Emios (an acronym for Environmental Memory Interoperable Open Service) is an MDD / MDE platform that aims to provide a range of services for storing and sharing information about environmental research activities.

==History==
Emios, initiated by C. Faucher in June 2006, is based on the environmental memory concepts developed by the "Motive" CNRS committee and specifically by Franck Guarnieri in 2003.
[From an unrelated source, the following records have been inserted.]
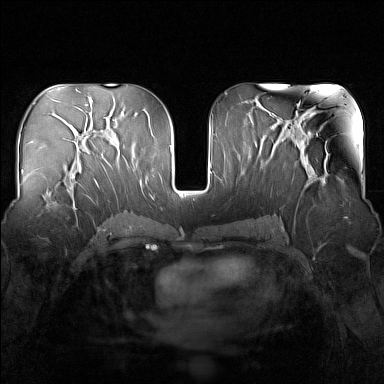
Breast MRI (dynamic contrast-enhanced), one axial slice; position 80 of 160 along the scan axis; dynamic contrast-enhanced series, time point 2 of 7 at this slice position (early post-contrast); 1.5 T; TE 1.8 ms, TR 5 ms; 1 mm slice thickness; 384 × 384 image matrix, field of view 340 × 340 mm. Female patient.
Structures marked on this image (semi-automatically segmented with operator editing):
- enhancing-tissue mask used for the functional tumour volume (all voxels passing the contrast-enhancement thresholds inside the analysis volume; usually the tumour): bounding box <51,163,83,212> (left, top, right, bottom; pixels)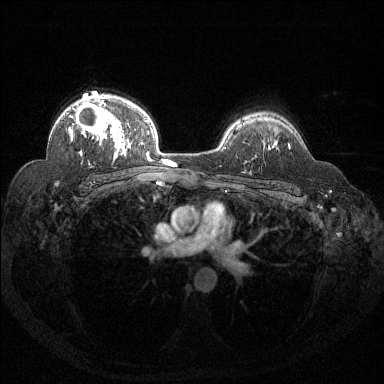
Breast MRI (dynamic contrast-enhanced), one axial slice; position 99 of 144 along the scan axis; dynamic contrast-enhanced series, time point 2 of 6 at this slice position (early post-contrast); 1.5 T; TE 1.6 ms, TR 4.4 ms; 384 × 384 image matrix, field of view 360 × 360 mm. Female patient.
Annotated regions visible in this slice (semi-automatic segmentation, software-assisted and operator-edited):
- enhancing-tissue mask used for the functional tumour volume (all voxels passing the contrast-enhancement thresholds inside the analysis volume; usually the tumour): bounding box [x1, y1, x2, y2] px = [69, 96, 131, 156]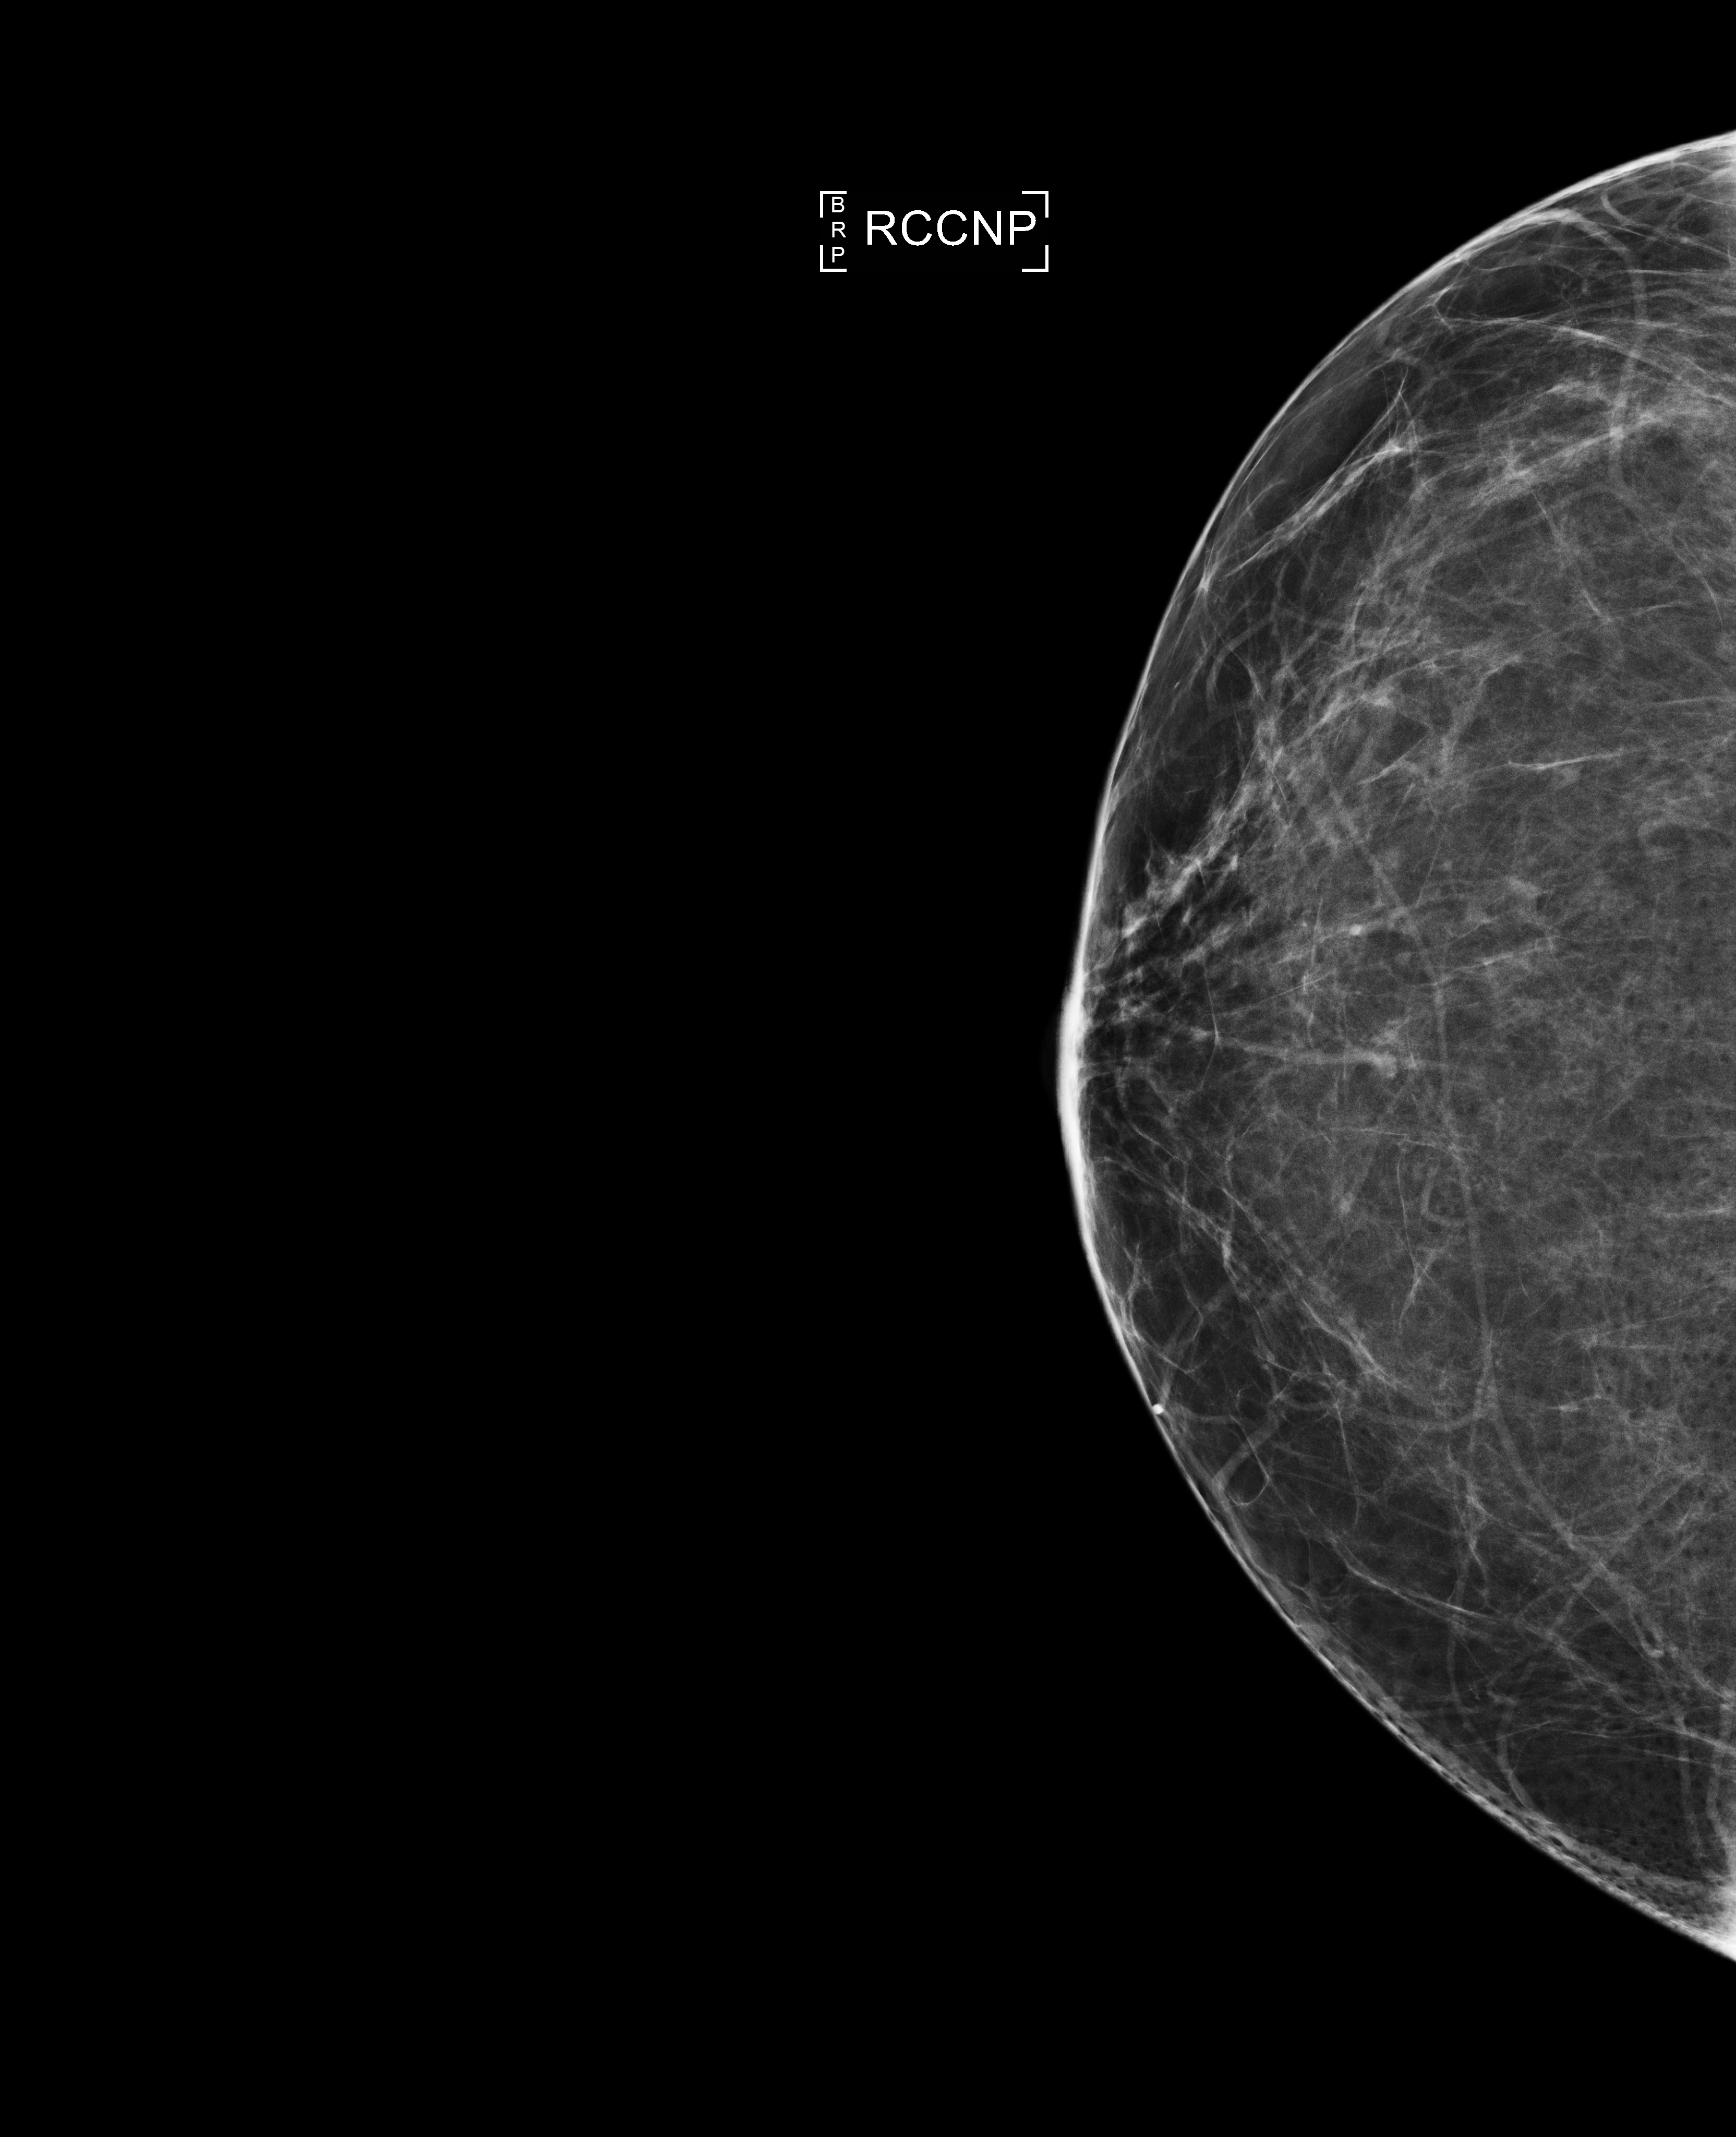
Screening examination, compressed breast thickness 72 mm, system: Selenia Dimensions. Female patient, age 51 years.
Image type: full-field digital mammogram. Breast: right. Projection: cranio-caudal projection, nipple in profile.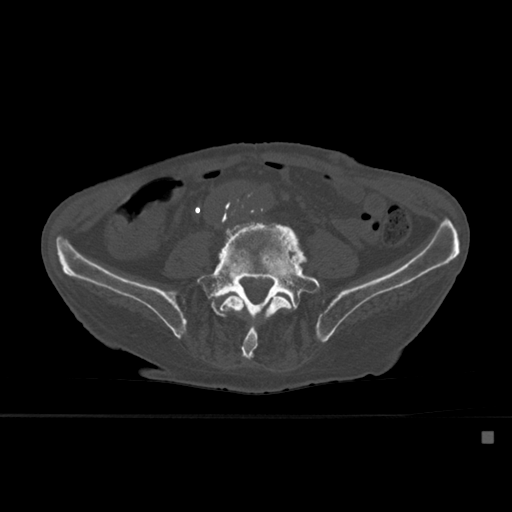
CT including the spine, one axial slice; slice 182 of 527 in the series (ordered by position); bone window (W 1800 / L 400 HU); 512 × 512 image matrix, field of view 373 × 373 mm. Male patient, age 78 years. From the clinical record (not read from this slice): primary cancer: prostate.
Structures marked on this image (semi-automatic segmentation, software-assisted and operator-edited):
- L4 vertebra: box from (x=220, y=291) to (x=295, y=362) px
- L5 vertebra: (x=197, y=227)–(x=321, y=326)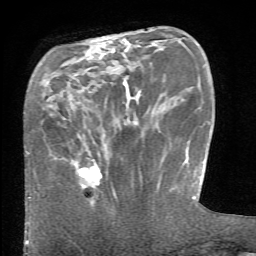
Breast MRI (dynamic contrast-enhanced), one axial slice; slice 15 of 66 in the series (ordered by position); cropped to one breast; dynamic contrast-enhanced series, time point 2 of 6 at this slice position (early post-contrast); 1.5 T; TE 4.1 ms, TR 8.4 ms; 2.4 mm slice thickness; 256 × 256 image matrix, field of view 165 × 165 mm. Female patient.
Outlined on this slice (semi-automatic segmentation, software-assisted and operator-edited):
- enhancing-tissue mask used for the functional tumour volume (all voxels passing the contrast-enhancement thresholds inside the analysis volume; usually the tumour): bounding box [x1, y1, x2, y2] px = [79, 166, 101, 188]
Emios is a set of Eclipse plugins based on EMF, distributed under the terms of the EPL License.
The current version is the 0.0.1 and mainly contains the Geographic Information Standards Manager: GISM. GISM is the first part of Emios and implements the ISO 19100 series of International Standards from ISO TC211.

==Scientific References==
Faucher C., Gourmelon F., Lafaye J.Y., Rouan M., "Mise en place d’une mémoire environnementale adaptée aux besoins d’un observatoire du domaine cotier : MEnIr", Revue Internationale de Géomatique, Hermès/Lavoisier, vol 19/1, , pp. 7–26, 2009, http://geo.e-revues.com/

Faucher C., Lafaye J.Y., 2007. Model-Driven Engineering for implementing the ISO 19100 series of international standards, "CoastGIS 07, the 8th International Symposium on GIS and Computer Mapping for Coastal Zone Management", vol. 2, p. 424-433, 7–10 October, Santander, Spain.